Throughout the Middle Ages, Jews bore a reputation as the most powerful sorcerers in Europe. As scholar undefined Trachtenberg documented in his 1939 study, this belief was so widespread that kings issued decrees against Jewish magic, inquisitors hunted Jewish spell-casters, and ordinary people genuinely believed their Jewish neighbors could summon demons and brew poisons from human remains.

The accusation ran deep. In 1303, Philippe le Bel of France had to forbid the Inquisition from prosecuting Jews on charges of sorcery—not because he doubted the charges, but because he wanted to retain control over "his Jews." A century later, Pope Alexander V reversed course, ordering inquisitors in Avignon and Provence to pursue "Jews who practised magic, invokers of demons, and augurs." The charge of sorcery became entangled with the blood libel and accusations of well-poisoning, especially during the Black Death of 1348-1349, when entire Jewish communities were massacred on the theory that their incantations had caused the plague.

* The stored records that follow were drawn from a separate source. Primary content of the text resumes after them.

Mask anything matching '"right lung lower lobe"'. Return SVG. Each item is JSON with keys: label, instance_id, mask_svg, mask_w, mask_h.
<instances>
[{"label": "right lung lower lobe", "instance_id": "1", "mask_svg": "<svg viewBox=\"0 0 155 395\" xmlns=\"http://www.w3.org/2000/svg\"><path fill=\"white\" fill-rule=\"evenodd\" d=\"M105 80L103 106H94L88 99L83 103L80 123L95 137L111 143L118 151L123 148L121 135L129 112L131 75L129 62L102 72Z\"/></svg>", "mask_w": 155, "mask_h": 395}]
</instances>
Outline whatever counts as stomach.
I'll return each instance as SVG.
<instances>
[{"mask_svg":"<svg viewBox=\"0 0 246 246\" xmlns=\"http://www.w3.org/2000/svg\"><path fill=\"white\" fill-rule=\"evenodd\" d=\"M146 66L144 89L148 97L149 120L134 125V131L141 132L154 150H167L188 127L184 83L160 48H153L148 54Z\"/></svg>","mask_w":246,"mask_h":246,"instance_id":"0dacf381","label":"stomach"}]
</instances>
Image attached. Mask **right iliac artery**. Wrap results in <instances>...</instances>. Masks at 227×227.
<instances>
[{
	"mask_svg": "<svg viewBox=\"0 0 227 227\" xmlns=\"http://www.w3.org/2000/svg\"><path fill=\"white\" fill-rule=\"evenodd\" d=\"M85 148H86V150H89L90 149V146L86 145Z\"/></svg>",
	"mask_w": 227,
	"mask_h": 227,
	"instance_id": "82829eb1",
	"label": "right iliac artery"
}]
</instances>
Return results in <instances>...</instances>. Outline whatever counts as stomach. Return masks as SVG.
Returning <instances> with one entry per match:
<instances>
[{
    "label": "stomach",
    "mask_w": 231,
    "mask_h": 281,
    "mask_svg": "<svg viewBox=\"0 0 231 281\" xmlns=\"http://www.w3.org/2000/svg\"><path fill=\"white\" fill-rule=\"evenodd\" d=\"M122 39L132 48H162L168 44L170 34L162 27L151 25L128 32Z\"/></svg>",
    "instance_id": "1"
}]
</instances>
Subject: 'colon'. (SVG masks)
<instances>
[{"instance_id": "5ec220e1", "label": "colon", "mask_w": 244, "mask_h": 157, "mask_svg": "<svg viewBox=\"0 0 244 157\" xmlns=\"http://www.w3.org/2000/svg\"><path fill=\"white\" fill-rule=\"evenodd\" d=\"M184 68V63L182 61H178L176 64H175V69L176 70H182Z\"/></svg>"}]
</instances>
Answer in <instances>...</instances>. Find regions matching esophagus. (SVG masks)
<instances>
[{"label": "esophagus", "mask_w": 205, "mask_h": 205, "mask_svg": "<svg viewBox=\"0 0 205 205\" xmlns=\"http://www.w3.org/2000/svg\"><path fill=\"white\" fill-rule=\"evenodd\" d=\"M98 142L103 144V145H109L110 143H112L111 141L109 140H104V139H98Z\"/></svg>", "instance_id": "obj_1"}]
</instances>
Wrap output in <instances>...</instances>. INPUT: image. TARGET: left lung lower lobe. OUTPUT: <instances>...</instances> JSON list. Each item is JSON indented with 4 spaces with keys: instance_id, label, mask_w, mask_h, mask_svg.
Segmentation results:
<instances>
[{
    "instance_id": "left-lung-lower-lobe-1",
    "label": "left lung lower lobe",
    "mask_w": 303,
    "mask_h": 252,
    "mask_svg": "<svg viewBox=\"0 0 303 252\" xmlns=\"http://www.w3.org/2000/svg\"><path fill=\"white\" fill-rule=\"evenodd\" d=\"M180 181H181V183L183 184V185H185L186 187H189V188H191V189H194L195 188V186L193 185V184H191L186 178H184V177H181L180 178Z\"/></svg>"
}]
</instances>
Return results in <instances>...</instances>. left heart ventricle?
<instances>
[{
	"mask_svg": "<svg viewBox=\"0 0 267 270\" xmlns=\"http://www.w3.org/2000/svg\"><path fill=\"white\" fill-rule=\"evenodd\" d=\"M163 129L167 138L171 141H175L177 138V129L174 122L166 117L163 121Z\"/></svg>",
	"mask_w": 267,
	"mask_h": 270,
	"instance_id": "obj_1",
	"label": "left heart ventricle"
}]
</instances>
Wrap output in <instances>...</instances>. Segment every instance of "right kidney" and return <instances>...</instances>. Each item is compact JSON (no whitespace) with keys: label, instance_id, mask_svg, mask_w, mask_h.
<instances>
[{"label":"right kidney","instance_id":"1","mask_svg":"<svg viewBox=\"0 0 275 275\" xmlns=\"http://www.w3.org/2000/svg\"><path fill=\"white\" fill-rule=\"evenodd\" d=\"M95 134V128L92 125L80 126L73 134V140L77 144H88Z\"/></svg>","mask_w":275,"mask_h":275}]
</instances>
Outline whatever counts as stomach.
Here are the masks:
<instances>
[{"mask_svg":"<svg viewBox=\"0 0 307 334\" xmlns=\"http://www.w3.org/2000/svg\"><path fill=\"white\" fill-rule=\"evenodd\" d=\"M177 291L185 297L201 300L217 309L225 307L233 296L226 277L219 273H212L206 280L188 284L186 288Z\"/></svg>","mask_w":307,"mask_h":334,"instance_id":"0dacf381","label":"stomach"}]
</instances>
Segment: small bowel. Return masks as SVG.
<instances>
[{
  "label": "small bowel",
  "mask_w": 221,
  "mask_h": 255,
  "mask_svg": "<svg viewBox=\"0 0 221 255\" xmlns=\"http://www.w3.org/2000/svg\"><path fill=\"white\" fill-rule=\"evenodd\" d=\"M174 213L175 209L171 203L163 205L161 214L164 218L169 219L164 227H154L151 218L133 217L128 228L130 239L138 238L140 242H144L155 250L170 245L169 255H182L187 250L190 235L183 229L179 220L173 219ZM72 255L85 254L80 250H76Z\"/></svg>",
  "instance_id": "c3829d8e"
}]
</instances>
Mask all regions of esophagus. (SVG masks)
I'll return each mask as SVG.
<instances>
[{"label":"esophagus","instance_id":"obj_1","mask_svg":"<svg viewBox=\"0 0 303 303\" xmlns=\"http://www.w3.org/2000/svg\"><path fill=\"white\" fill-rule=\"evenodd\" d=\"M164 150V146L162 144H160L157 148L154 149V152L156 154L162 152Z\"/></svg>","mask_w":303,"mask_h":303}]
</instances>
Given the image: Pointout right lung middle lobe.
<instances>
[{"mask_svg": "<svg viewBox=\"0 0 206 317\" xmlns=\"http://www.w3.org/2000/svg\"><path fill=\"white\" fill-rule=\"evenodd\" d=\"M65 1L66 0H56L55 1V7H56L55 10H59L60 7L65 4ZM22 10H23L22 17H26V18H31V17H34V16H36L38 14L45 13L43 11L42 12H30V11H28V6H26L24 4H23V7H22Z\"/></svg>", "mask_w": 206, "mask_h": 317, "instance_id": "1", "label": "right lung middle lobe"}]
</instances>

Where did this legend come from? Trachtenberg argues it was a projection. Medieval Europeans practiced enormous amounts of folk magic themselves—love spells, healing charms, protective amulets. But Jews possessed something that seemed uniquely dangerous: a tradition of sacred names, Hebrew incantations, and angelic invocations that stretched back to the Talmud and beyond. The Hebrew language itself was considered magical, and the fact that Jews guarded their mystical traditions closely only fueled suspicion.

The irony, as Trachtenberg shows, is that Jewish magical practice was far more restrained than the wild accusations suggested. Jews did practice certain forms of protective magic—amulets, divine name invocations, demon-warding rituals—but these operated within a religious framework, always invoking God's authority rather than defying it. The gap between the legend and the reality tells us more about medieval fears than about actual Jewish practice.